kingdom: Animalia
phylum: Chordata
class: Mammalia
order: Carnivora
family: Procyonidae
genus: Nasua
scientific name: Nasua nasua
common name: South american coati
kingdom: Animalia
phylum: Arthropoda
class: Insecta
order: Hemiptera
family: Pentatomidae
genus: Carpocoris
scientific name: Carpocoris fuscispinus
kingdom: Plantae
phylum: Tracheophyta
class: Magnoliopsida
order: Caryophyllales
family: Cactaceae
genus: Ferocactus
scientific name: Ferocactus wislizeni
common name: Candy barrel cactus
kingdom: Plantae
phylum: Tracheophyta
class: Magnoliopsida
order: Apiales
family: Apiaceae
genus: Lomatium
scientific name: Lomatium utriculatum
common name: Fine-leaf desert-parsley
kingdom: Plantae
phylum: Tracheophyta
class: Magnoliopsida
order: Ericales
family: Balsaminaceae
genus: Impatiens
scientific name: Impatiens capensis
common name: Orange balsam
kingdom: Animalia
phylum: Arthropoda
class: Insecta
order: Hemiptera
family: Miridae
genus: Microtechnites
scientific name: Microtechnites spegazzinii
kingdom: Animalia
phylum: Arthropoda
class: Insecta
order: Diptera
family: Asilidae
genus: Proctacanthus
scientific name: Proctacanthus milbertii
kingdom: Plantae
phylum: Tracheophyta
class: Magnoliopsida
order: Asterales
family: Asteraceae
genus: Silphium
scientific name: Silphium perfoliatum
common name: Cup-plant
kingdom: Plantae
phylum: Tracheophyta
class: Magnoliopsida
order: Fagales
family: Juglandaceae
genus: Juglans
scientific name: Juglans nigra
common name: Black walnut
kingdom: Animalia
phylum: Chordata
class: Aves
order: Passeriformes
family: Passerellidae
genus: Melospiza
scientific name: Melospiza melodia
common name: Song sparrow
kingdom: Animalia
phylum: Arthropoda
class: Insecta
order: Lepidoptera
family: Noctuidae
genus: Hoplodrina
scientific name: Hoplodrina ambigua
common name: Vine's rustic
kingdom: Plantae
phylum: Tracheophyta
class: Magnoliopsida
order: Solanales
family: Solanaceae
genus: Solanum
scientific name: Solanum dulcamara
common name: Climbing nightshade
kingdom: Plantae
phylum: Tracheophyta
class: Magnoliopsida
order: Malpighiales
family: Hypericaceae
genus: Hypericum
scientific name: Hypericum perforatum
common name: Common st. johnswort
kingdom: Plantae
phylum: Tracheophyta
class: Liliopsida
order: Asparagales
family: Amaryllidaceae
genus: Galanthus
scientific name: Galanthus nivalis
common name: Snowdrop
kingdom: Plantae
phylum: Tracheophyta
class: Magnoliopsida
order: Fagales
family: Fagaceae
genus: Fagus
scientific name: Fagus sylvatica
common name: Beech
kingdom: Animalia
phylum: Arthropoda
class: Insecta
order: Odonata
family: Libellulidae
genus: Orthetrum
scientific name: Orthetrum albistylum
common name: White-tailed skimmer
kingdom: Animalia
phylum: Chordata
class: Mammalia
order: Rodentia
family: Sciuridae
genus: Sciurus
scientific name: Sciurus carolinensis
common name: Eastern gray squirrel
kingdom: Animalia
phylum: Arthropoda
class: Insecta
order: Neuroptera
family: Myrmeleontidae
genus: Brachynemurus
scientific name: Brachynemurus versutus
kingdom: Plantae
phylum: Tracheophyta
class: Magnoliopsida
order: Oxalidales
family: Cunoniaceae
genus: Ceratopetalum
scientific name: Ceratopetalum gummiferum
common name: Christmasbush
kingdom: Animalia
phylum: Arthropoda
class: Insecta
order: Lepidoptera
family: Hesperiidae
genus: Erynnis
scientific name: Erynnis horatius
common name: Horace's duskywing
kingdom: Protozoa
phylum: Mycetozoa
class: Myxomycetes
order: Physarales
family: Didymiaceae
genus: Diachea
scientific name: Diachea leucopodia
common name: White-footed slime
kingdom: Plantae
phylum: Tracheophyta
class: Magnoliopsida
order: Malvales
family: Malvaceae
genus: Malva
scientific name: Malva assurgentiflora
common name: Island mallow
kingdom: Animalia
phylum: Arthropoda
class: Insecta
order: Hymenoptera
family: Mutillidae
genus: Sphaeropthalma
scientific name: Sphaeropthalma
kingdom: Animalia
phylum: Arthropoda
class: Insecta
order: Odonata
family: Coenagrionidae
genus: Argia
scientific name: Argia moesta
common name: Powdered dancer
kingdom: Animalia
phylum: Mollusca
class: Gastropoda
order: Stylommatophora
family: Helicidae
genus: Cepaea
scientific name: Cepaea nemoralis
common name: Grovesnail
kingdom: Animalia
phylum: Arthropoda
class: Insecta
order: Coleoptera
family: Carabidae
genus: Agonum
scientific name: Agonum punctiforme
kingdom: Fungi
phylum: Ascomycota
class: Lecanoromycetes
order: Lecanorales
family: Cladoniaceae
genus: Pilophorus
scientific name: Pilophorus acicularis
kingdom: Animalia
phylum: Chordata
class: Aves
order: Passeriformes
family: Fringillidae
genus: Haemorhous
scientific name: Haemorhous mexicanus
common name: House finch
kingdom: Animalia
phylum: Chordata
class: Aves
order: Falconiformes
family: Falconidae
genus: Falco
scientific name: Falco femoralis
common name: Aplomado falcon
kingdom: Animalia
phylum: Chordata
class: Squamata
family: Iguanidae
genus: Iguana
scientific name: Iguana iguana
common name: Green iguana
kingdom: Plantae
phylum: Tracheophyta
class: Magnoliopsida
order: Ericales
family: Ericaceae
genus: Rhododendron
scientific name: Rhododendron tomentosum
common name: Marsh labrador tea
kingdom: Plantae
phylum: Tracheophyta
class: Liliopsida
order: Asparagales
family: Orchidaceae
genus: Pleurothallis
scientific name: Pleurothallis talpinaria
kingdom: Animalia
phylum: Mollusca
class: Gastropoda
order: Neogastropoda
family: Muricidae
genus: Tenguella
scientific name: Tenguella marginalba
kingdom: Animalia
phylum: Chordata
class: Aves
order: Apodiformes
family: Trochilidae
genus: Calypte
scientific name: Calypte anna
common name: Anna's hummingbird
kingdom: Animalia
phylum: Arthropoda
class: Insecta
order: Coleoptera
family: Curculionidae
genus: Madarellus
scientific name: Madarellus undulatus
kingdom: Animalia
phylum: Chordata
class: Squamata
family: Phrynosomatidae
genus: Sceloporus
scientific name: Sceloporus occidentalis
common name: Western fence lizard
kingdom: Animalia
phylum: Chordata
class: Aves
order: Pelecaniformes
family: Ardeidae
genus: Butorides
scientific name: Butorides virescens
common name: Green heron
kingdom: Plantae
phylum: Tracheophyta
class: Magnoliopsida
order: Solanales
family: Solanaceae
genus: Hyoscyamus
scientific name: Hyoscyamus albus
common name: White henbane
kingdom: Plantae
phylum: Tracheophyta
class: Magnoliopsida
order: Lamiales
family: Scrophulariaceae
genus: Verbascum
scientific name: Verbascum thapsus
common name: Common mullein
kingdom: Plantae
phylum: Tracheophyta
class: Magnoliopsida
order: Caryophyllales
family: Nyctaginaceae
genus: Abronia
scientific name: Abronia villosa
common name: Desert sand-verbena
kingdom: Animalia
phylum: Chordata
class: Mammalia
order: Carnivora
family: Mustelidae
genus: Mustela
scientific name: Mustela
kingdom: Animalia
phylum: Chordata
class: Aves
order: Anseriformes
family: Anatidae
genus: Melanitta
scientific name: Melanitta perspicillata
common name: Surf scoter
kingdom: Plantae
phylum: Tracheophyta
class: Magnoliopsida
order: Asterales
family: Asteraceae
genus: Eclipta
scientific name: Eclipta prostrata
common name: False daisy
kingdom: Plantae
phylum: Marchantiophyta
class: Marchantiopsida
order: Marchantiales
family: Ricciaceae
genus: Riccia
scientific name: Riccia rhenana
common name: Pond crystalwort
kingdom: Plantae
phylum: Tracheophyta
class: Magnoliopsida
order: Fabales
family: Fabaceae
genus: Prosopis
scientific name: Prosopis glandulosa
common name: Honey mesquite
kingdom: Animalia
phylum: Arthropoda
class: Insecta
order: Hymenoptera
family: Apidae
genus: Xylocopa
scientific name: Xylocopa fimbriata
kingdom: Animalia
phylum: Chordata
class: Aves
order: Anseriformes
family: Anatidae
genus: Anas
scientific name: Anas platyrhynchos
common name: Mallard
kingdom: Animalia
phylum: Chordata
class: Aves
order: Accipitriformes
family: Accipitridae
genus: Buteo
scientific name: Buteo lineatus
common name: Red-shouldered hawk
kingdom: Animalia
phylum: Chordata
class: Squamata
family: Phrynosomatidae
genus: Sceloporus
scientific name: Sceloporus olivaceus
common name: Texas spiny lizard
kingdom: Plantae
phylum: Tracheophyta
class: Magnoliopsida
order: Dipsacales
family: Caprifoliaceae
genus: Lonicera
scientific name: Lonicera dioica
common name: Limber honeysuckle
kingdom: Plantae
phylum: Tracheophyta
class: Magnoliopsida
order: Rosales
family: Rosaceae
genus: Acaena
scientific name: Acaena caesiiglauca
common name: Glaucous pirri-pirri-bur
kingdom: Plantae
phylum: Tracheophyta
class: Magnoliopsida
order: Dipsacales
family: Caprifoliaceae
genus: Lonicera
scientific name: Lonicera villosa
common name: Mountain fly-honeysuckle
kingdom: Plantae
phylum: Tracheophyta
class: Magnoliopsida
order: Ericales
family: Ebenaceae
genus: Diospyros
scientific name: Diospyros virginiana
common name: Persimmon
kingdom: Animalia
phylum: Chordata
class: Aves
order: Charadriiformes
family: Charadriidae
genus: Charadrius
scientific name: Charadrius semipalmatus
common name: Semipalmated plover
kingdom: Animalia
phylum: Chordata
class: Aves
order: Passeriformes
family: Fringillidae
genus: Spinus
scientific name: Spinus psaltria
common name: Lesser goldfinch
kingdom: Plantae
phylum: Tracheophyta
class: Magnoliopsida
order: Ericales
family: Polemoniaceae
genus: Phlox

DESCRIZIONE DEL COMPITO: Ricopia alla lettera solo il tratto di righe che va da quella contenente "family: Asilidae" fino a quella contenente "scientific name: Solanum dulcamara", entrambe incluse.

SOLUZIONE DEL COMPITO:
family: Asilidae
genus: Proctacanthus
scientific name: Proctacanthus milbertii
kingdom: Plantae
phylum: Tracheophyta
class: Magnoliopsida
order: Asterales
family: Asteraceae
genus: Silphium
scientific name: Silphium perfoliatum
common name: Cup-plant
kingdom: Plantae
phylum: Tracheophyta
class: Magnoliopsida
order: Fagales
family: Juglandaceae
genus: Juglans
scientific name: Juglans nigra
common name: Black walnut
kingdom: Animalia
phylum: Chordata
class: Aves
order: Passeriformes
family: Passerellidae
genus: Melospiza
scientific name: Melospiza melodia
common name: Song sparrow
kingdom: Animalia
phylum: Arthropoda
class: Insecta
order: Lepidoptera
family: Noctuidae
genus: Hoplodrina
scientific name: Hoplodrina ambigua
common name: Vine's rustic
kingdom: Plantae
phylum: Tracheophyta
class: Magnoliopsida
order: Solanales
family: Solanaceae
genus: Solanum
scientific name: Solanum dulcamara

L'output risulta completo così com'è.